**To do**
Repeat every entry exactly. Leave nothing out.

== Given records

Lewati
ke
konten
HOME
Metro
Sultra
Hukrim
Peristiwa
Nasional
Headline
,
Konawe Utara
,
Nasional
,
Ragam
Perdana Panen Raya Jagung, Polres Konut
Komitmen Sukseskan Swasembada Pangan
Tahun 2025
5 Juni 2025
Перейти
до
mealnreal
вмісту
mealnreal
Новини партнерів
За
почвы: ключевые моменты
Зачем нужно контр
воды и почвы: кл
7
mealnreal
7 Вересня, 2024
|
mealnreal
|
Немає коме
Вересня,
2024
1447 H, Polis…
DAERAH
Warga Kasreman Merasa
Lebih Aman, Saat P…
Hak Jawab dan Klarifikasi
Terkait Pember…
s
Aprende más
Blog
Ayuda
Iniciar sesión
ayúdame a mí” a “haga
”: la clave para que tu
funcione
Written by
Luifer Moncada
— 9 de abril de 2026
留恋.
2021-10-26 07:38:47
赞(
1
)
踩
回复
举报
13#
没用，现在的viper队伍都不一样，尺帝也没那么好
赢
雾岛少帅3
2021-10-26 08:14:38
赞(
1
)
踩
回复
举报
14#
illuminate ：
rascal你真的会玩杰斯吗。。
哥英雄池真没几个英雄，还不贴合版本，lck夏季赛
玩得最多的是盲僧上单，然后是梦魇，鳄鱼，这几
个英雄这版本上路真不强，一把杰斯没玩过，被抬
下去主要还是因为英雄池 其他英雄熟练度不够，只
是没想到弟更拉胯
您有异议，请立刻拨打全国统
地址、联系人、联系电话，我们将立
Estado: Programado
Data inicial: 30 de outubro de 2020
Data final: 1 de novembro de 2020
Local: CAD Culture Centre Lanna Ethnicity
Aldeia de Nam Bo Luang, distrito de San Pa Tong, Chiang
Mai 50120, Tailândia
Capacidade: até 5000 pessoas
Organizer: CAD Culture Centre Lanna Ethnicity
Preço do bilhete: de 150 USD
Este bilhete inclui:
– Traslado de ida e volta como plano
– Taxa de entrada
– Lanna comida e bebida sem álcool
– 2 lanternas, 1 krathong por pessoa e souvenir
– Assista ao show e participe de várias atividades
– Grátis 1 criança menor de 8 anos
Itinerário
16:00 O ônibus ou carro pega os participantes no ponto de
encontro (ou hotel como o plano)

====

**Answer for the task**
Lewati
ke
konten
HOME
Metro
Sultra
Hukrim
Peristiwa
Nasional
Headline
,
Konawe Utara
,
Nasional
,
Ragam
Perdana Panen Raya Jagung, Polres Konut
Komitmen Sukseskan Swasembada Pangan
Tahun 2025
5 Juni 2025
Перейти
до
mealnreal
вмісту
mealnreal
Новини партнерів
За
почвы: ключевые моменты
Зачем нужно контр
воды и почвы: кл
7
mealnreal
7 Вересня, 2024
|
mealnreal
|
Немає коме
Вересня,
2024
1447 H, Polis…
DAERAH
Warga Kasreman Merasa
Lebih Aman, Saat P…
Hak Jawab dan Klarifikasi
Terkait Pember…
s
Aprende más
Blog
Ayuda
Iniciar sesión
ayúdame a mí” a “haga
”: la clave para que tu
funcione
Written by
Luifer Moncada
— 9 de abril de 2026
留恋.
2021-10-26 07:38:47
赞(
1
)
踩
回复
举报
13#
没用，现在的viper队伍都不一样，尺帝也没那么好
赢
雾岛少帅3
2021-10-26 08:14:38
赞(
1
)
踩
回复
举报
14#
illuminate ：
rascal你真的会玩杰斯吗。。
哥英雄池真没几个英雄，还不贴合版本，lck夏季赛
玩得最多的是盲僧上单，然后是梦魇，鳄鱼，这几
个英雄这版本上路真不强，一把杰斯没玩过，被抬
下去主要还是因为英雄池 其他英雄熟练度不够，只
是没想到弟更拉胯
您有异议，请立刻拨打全国统
地址、联系人、联系电话，我们将立
Estado: Programado
Data inicial: 30 de outubro de 2020
Data final: 1 de novembro de 2020
Local: CAD Culture Centre Lanna Ethnicity
Aldeia de Nam Bo Luang, distrito de San Pa Tong, Chiang
Mai 50120, Tailândia
Capacidade: até 5000 pessoas
Organizer: CAD Culture Centre Lanna Ethnicity
Preço do bilhete: de 150 USD
Este bilhete inclui:
– Traslado de ida e volta como plano
– Taxa de entrada
– Lanna comida e bebida sem álcool
– 2 lanternas, 1 krathong por pessoa e souvenir
– Assista ao show e participe de várias atividades
– Grátis 1 criança menor de 8 anos
Itinerário
16:00 O ônibus ou carro pega os participantes no ponto de
encontro (ou hotel como o plano)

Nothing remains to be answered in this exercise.